ミニ練習 1:
九九についての文章で、鯵坂もっちょさんの著書として挙げられている本の名前は何ですか。

─── 本文の抜粋 ───

かけ算九九の奥深さ
なぜ7の段は難しいのか。
それは7が、10と互いの素であり、答えの1の位に、1〜9までの数字がランダムに出現し(ているように見え)、かつ数が大きい……といった複数の要因が全部重なっている。7の段は難しくなるべくして難しくなっている。
7の段が難しいのは、そもそも十進法の世界にいるものの宿命でもあるのだ。我々の手の指が十本である限り、7の段は、難しいままである。
九九の深淵をのぞいた気がする。
算数が苦手だった。
だった。と書くと、今は得意みたいな感じにみえるが、そんなわけもなく、今も苦手だ。いまだに、掛け算九九があやしい。とくに7の段。
ただしこれは、ぼくに限ったことではないらしい。インターネットを検索すると、同じように7の段が難しいと感じるといった意見が多数みられた。
いったいなぜどうして、7の段は難しいのか、算数が苦手なぼくなりに考えてみた。
なぜ九九が、とくに7の段が難しいのか。
その思いを聞いてもらうために、数学が分かる人、得意な人に集まってもらった。
デイリーポータルZ編集部の古賀さんと、私ライター西村は、数学というより、算数の時点からやばい感じである。
ライターの三土さんは、プログラミングをするほどなので、数学のことはだいたいわかっている。ただし、無人島に持っていきたい本として『ベーシック圏論』を買ってみたが、それは難しくて少ししか読んでない、とのこと。
そして、数学に詳しい人として「ロマンティック数学ナイト」などのイベントでも度々登壇し、『笑う数学』の著書もある鯵坂もっちょさんをお呼びした。(以降敬称略)
西村:ぼくは、算数がまったくわからず……小2のときの九九でつまづいています。
古賀:わたしもです。つまづいたまま、起きあがることなく、寝たまま大人になった感じです。
西村:子供に九九を教えるときとかに、そういえばおれ、九九ちゃんと言えないなって認識したんです。
古賀:「はちろく」が難しくないですか?

─── 練習用データ ───

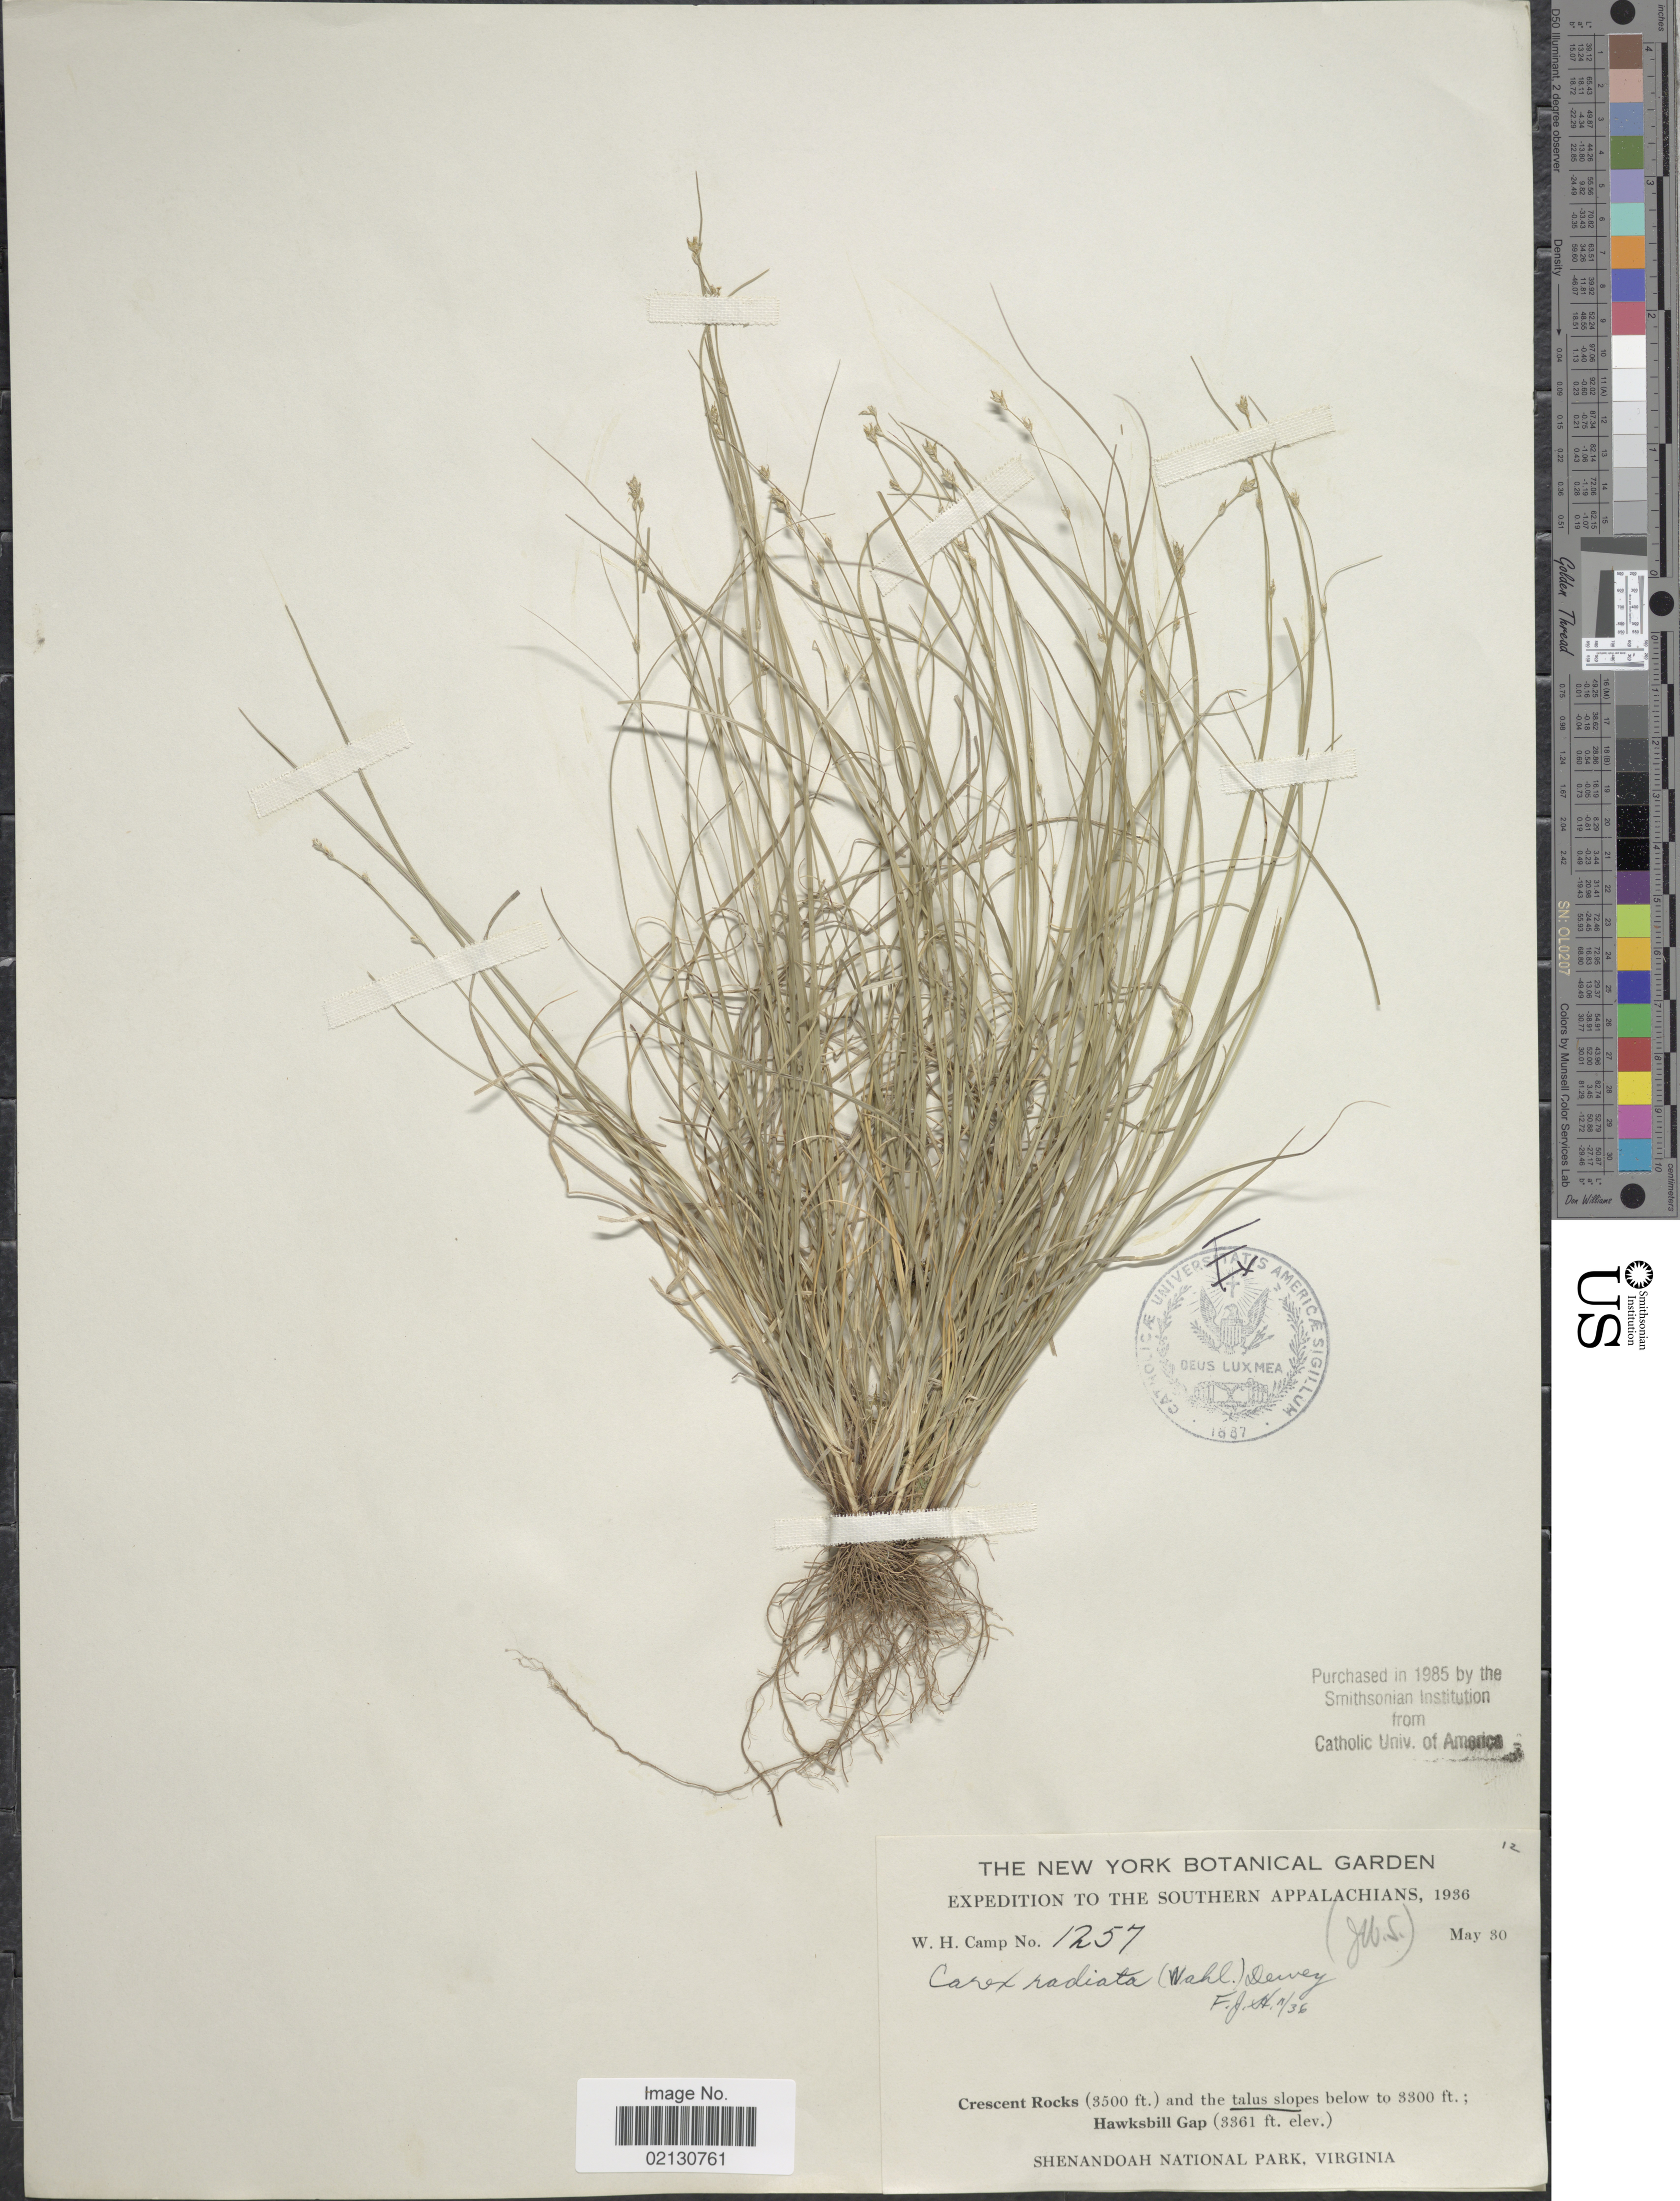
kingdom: Plantae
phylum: Tracheophyta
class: Liliopsida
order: Poales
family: Cyperaceae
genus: Carex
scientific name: Carex radiata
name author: (Wahlenb.) Small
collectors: W. H. Camp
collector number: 1257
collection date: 1936-05-30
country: United States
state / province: Virginia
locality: Southern Appalachians. Crescent Rocks and the talus slopes; Hawksbill Gap. Shenandoah National Park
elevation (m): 1024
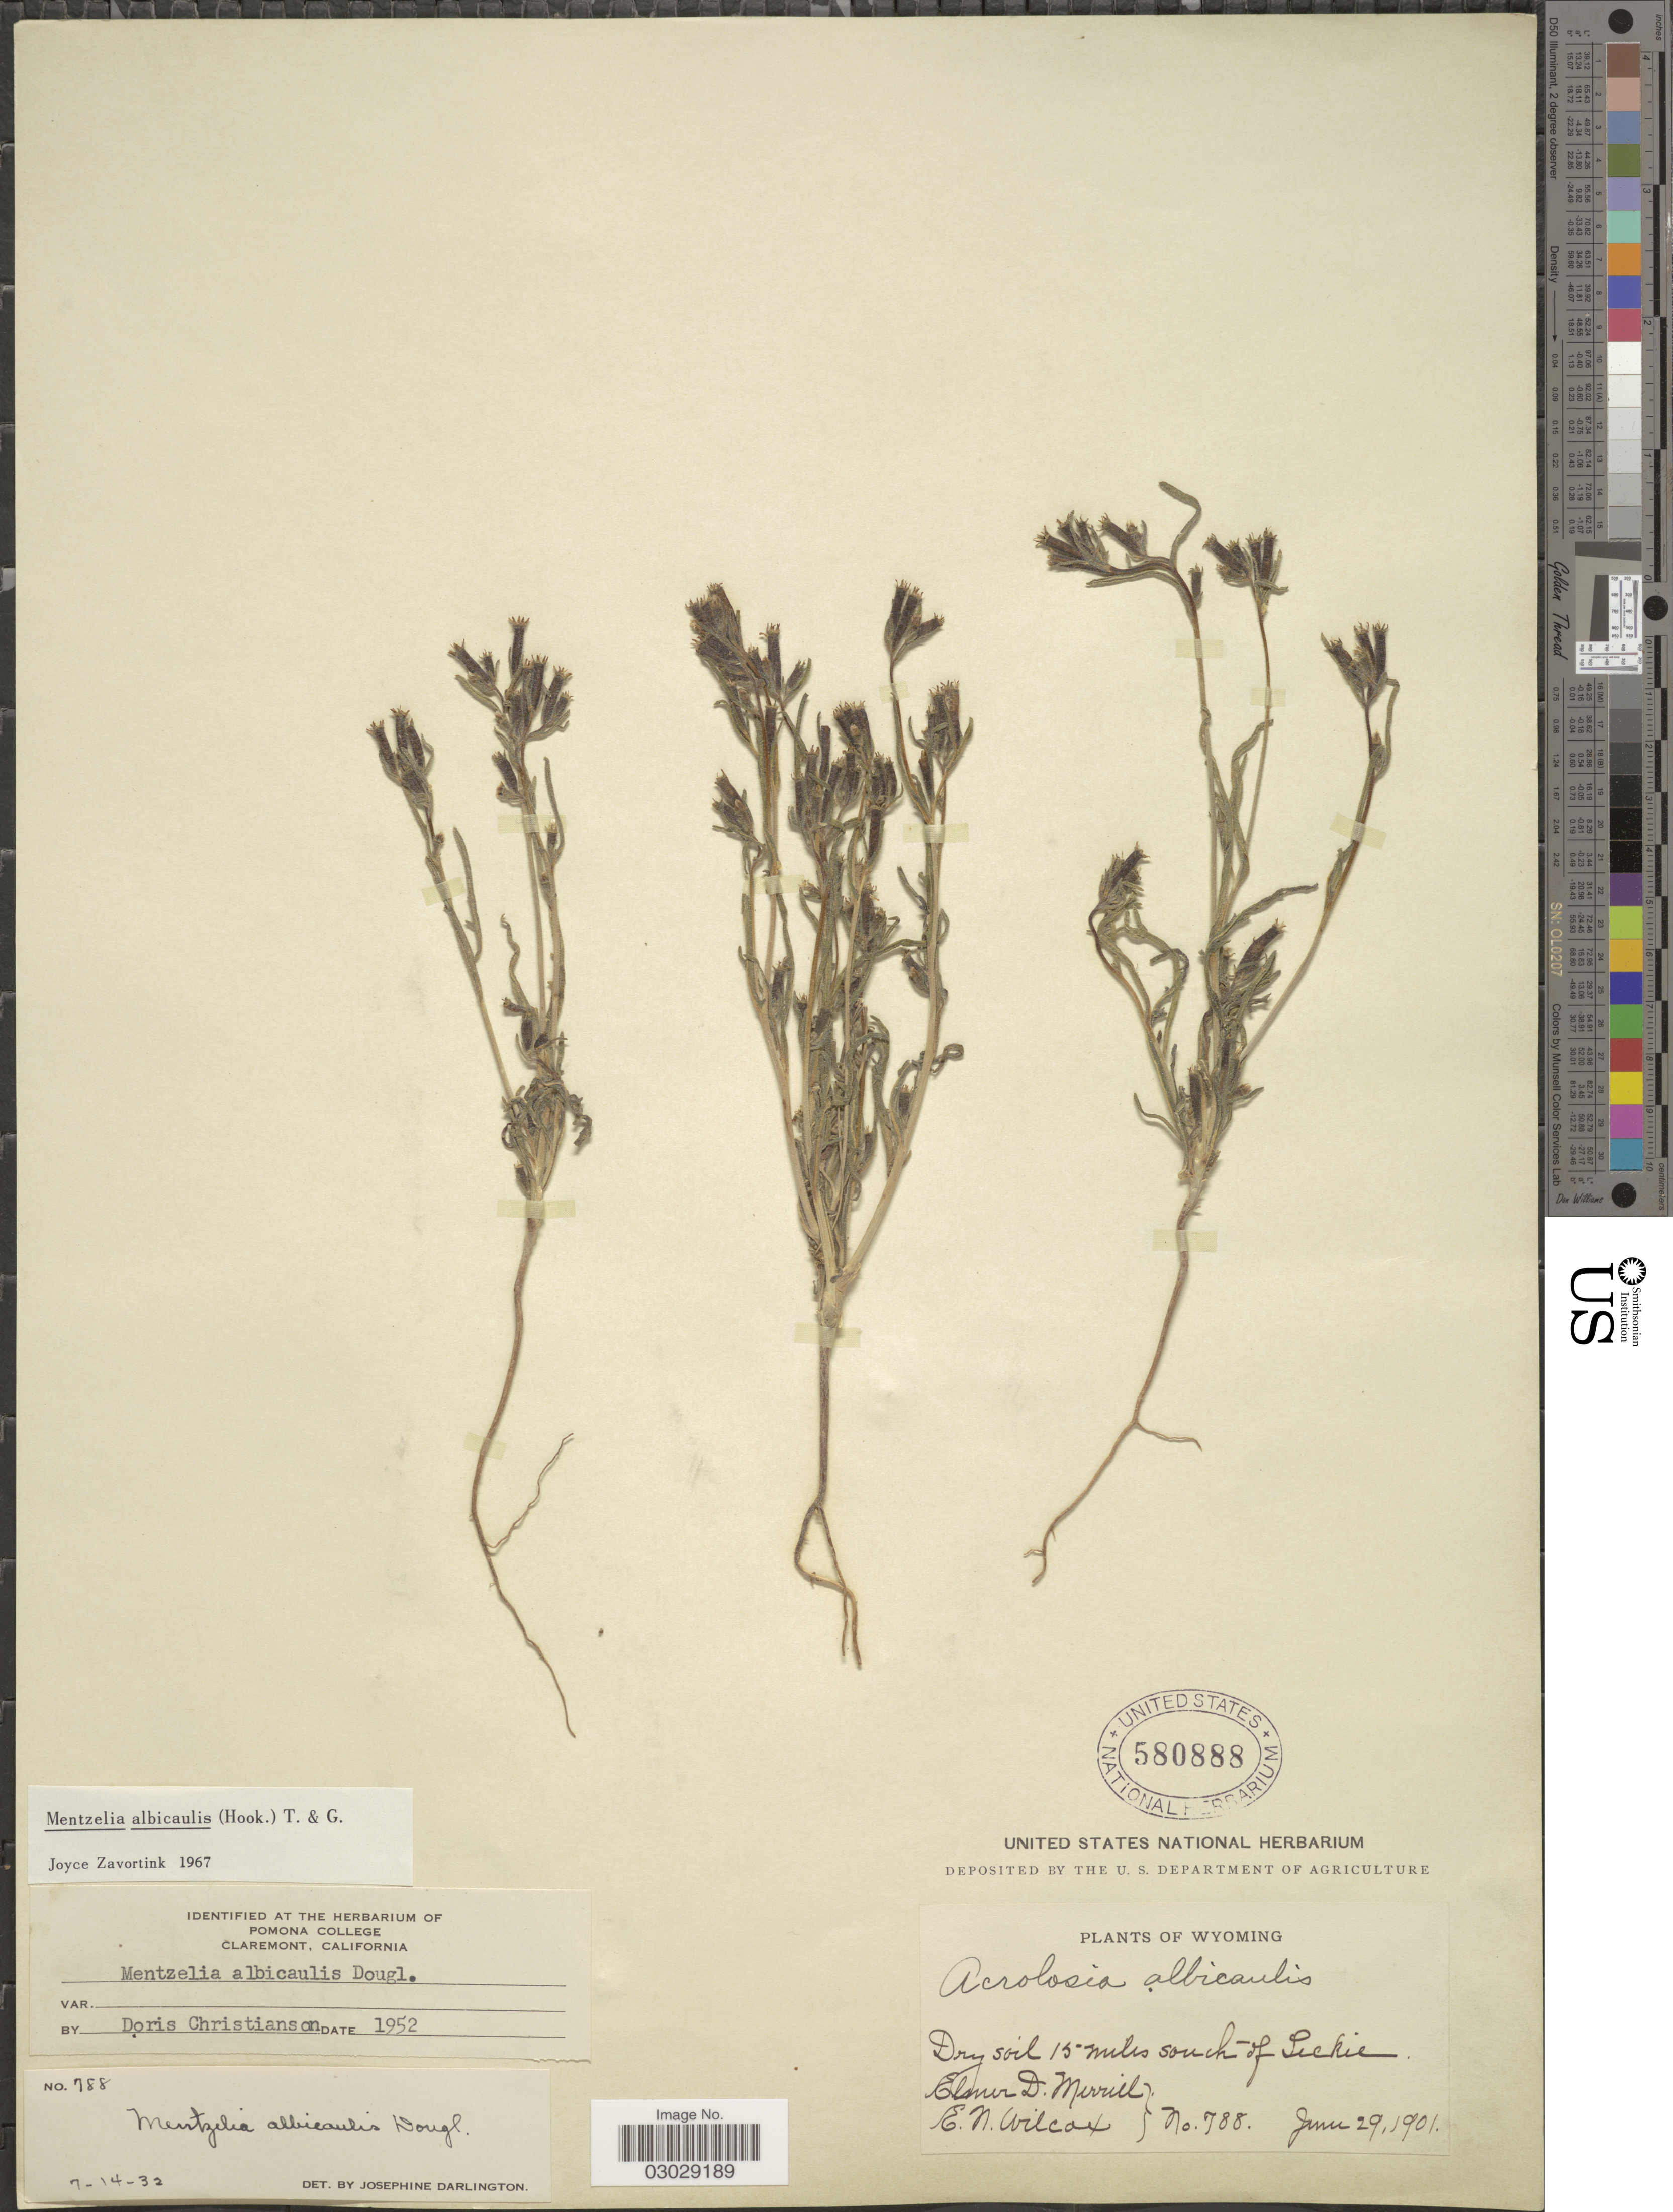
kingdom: Plantae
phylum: Tracheophyta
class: Magnoliopsida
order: Cornales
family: Loasaceae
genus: Mentzelia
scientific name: Mentzelia albicaulis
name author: (Douglas ex Hook.) Douglas ex Torr. & A. Gray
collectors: E. D. Merrill & E. Wilcox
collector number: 788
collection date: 1901-06-29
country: United States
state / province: Wyoming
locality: Dry soil 15 miles south of Leckie.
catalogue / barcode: US 580888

───

ミニ練習 2:
上の2件の記録について、文字の行をすべて一字一句そのまま書き写してください。画像は答えに入れないでください。

答えの例 1:
『笑う数学』

答えの例 2:
kingdom: Plantae
phylum: Tracheophyta
class: Liliopsida
order: Poales
family: Cyperaceae
genus: Carex
scientific name: Carex radiata
name author: (Wahlenb.) Small
collectors: W. H. Camp
collector number: 1257
collection date: 1936-05-30
country: United States
state / province: Virginia
locality: Southern Appalachians. Crescent Rocks and the talus slopes; Hawksbill Gap. Shenandoah National Park
elevation (m): 1024
kingdom: Plantae
phylum: Tracheophyta
class: Magnoliopsida
order: Cornales
family: Loasaceae
genus: Mentzelia
scientific name: Mentzelia albicaulis
name author: (Douglas ex Hook.) Douglas ex Torr. & A. Gray
collectors: E. D. Merrill & E. Wilcox
collector number: 788
collection date: 1901-06-29
country: United States
state / province: Wyoming
locality: Dry soil 15 miles south of Leckie.
catalogue / barcode: US 580888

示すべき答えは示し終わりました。